▶ _Task statement_:
Count the lines in the entries below that contain the word "Yonder". Reply with only the number.

▶ _Entries supplied_:
::::::::::
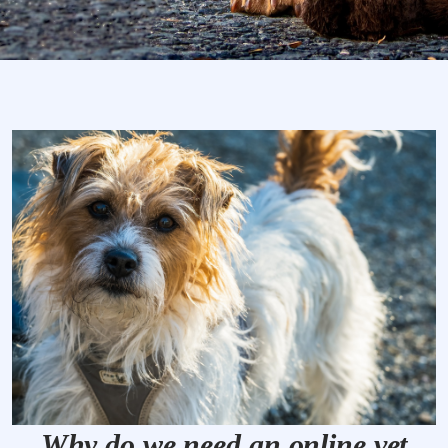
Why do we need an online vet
::::::::::
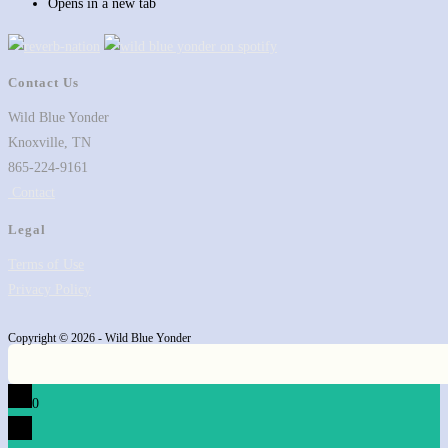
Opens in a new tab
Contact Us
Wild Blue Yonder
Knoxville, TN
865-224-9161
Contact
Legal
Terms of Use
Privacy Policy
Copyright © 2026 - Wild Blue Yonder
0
::::::::::
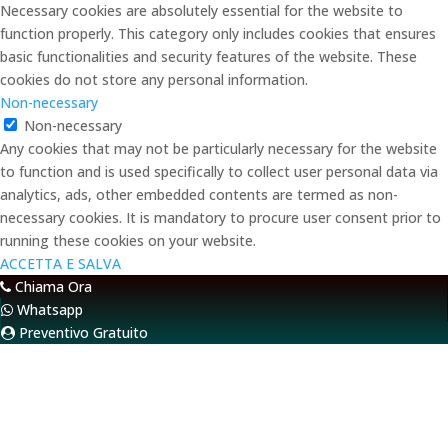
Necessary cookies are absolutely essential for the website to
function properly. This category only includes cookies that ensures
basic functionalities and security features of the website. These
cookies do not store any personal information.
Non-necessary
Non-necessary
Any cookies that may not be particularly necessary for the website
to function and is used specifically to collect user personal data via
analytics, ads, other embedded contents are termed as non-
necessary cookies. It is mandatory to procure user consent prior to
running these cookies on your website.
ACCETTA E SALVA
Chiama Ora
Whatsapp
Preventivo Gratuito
::::::::::
▶ _Result for this task_:
2